Using the listing that follows, report how many lines include the word "psychological", and add no other words.
-*-
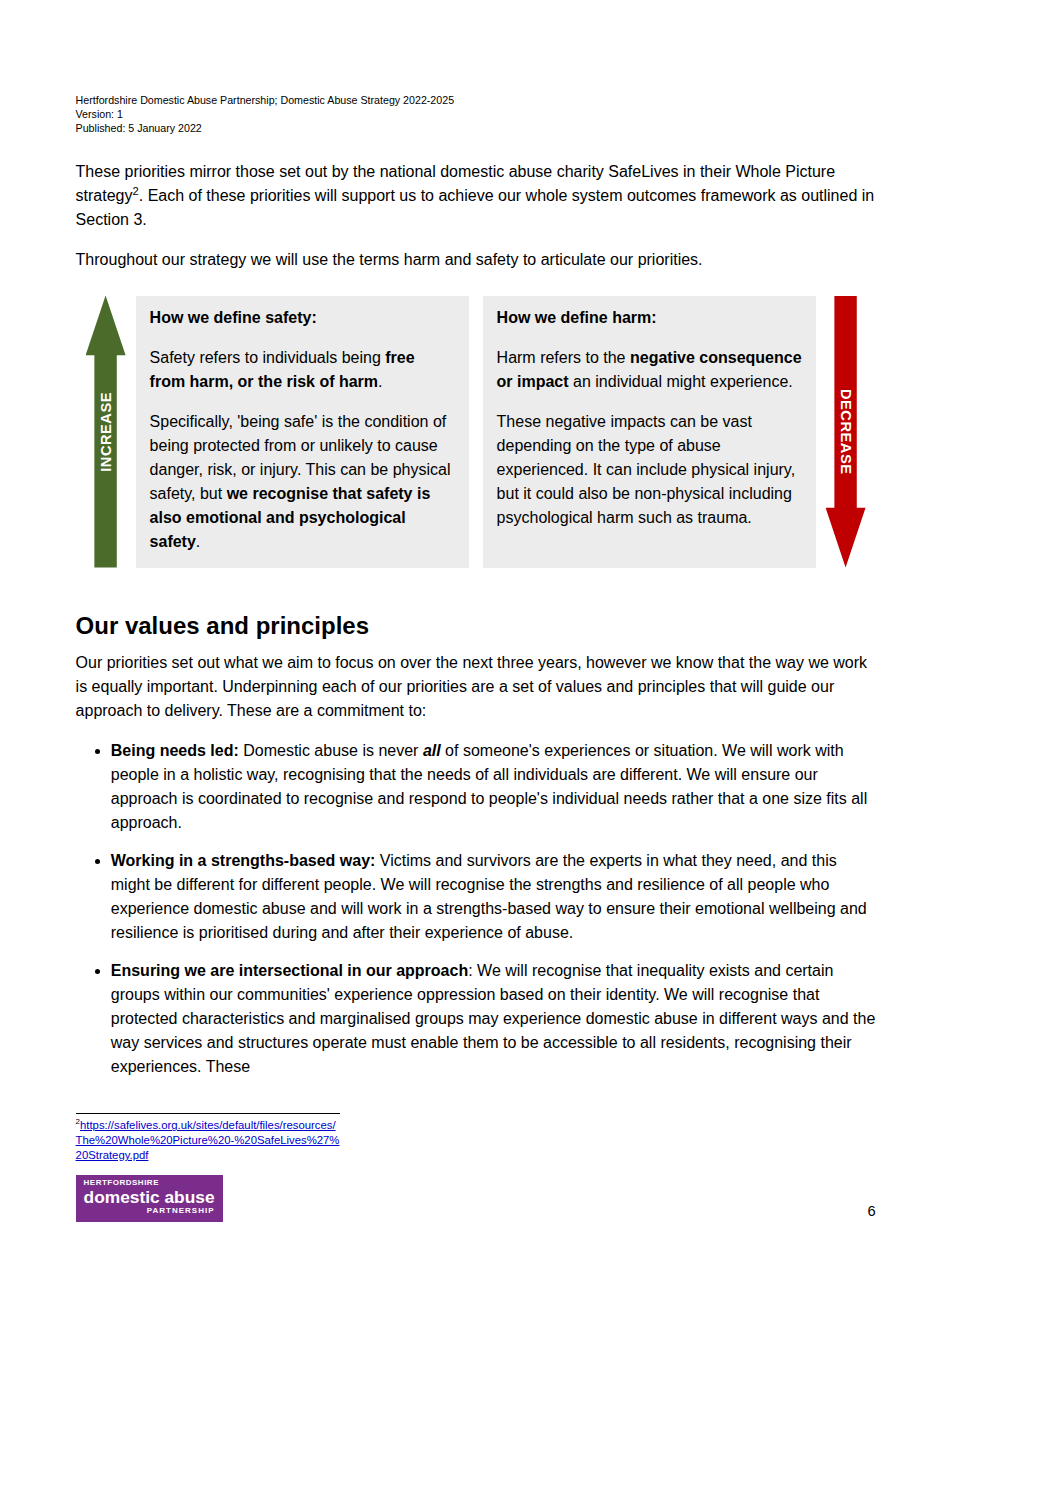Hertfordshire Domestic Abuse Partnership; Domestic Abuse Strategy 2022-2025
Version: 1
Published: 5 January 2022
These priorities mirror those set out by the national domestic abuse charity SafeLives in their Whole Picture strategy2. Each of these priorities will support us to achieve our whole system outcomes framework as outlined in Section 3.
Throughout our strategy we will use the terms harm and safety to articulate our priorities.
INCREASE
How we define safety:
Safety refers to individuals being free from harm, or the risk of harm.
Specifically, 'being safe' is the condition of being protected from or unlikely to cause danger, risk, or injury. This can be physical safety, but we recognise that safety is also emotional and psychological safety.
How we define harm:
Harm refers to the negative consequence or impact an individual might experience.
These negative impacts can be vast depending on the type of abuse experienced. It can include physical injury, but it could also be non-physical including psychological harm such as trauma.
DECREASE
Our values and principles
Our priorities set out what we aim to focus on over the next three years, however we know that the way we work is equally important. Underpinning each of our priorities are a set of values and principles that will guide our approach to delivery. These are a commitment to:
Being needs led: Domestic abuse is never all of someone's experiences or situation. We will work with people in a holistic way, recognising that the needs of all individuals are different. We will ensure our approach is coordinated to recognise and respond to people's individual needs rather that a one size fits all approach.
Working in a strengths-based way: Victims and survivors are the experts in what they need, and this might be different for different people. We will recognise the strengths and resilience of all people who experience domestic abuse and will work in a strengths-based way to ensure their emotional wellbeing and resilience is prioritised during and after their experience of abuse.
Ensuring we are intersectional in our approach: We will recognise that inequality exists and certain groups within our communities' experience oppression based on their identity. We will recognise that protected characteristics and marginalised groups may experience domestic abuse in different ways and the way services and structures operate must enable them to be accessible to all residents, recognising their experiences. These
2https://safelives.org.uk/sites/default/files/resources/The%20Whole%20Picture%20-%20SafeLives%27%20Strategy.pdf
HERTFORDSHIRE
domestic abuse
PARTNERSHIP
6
-*-
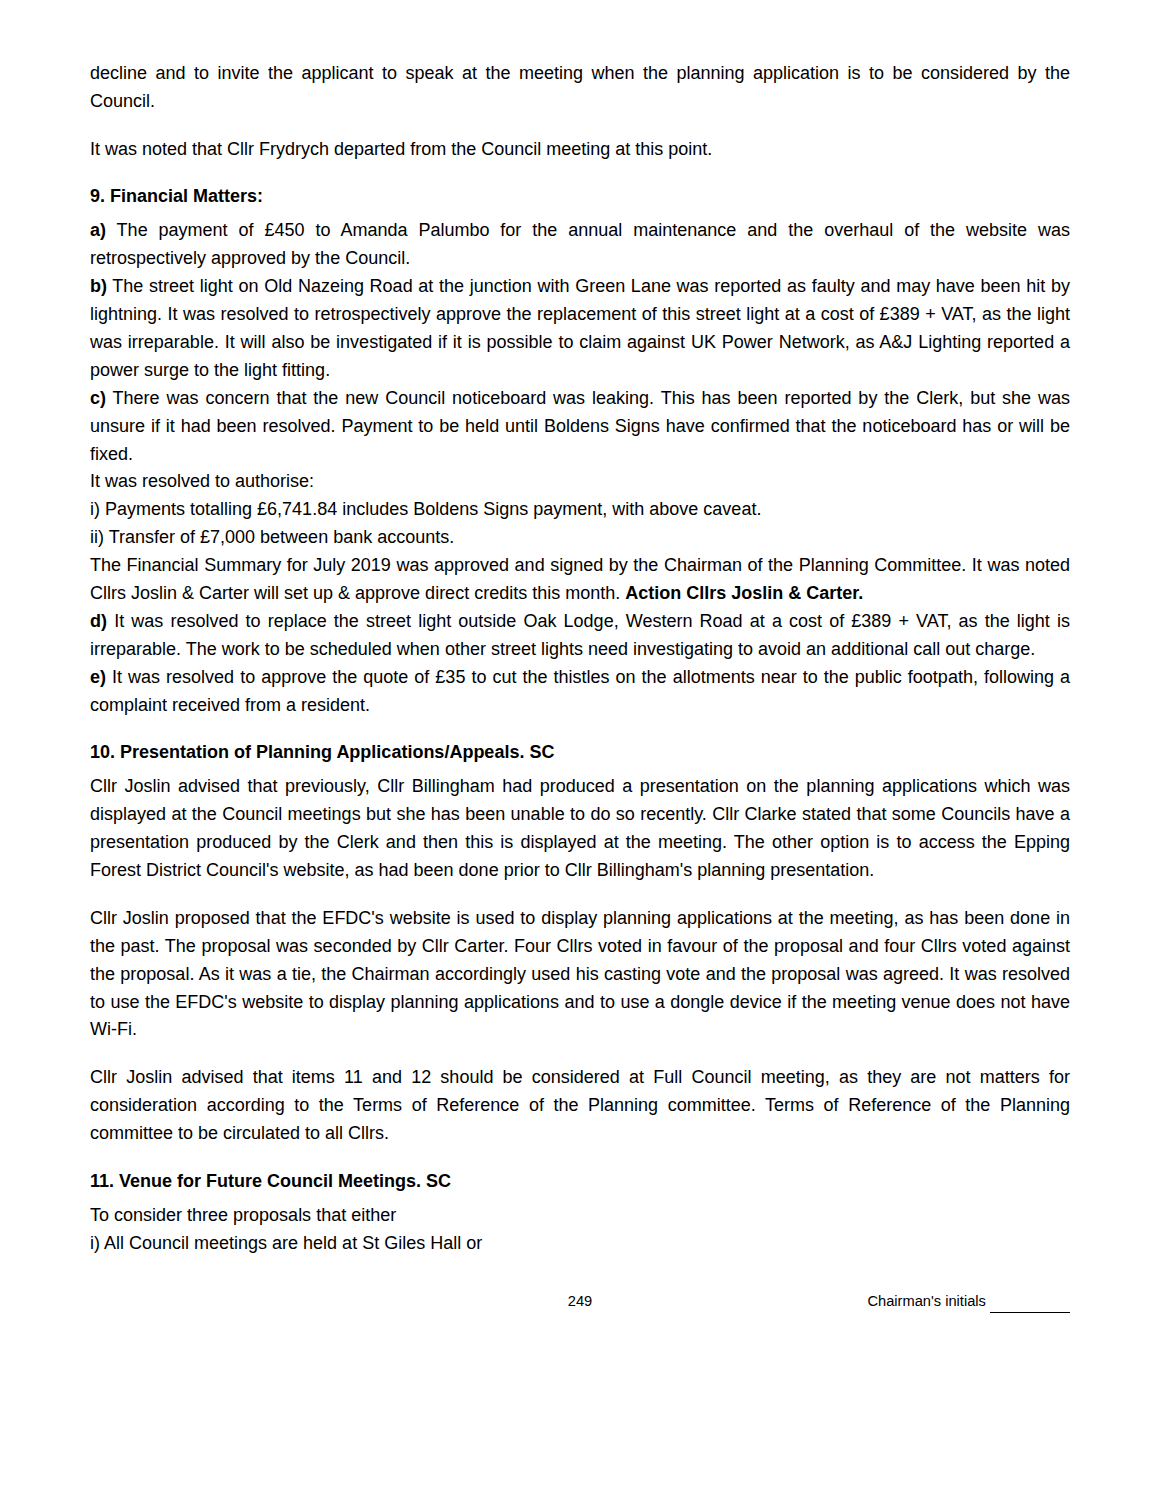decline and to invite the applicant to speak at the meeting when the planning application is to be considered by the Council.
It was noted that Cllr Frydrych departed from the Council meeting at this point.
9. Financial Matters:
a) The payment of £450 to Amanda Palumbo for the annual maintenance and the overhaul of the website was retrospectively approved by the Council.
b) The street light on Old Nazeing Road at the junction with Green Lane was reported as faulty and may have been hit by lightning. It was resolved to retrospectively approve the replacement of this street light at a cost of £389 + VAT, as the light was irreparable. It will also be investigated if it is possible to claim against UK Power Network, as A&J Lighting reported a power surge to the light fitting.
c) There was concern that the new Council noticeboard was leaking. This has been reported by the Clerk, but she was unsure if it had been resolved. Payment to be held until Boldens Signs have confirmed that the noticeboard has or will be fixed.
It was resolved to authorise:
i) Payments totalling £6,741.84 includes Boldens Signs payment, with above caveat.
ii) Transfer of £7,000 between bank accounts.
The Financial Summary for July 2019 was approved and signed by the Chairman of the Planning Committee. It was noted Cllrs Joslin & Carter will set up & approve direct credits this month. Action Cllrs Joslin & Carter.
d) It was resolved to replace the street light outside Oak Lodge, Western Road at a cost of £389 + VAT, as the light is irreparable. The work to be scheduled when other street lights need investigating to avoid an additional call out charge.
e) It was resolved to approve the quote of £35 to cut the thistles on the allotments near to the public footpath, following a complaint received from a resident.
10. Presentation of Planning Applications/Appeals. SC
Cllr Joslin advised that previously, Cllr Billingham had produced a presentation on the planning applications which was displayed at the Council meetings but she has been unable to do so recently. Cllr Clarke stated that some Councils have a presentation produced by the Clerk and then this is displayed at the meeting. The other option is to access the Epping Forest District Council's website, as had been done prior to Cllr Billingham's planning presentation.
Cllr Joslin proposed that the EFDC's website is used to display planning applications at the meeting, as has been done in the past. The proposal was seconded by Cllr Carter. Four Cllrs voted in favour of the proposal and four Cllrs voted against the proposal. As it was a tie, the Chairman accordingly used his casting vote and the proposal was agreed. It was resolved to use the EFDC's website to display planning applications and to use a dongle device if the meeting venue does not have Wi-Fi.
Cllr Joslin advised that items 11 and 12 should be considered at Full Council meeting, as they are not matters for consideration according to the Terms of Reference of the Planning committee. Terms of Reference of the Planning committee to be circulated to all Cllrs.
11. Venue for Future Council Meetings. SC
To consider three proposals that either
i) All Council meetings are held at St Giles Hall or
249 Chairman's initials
-*-
FINISHED EXERCISE
2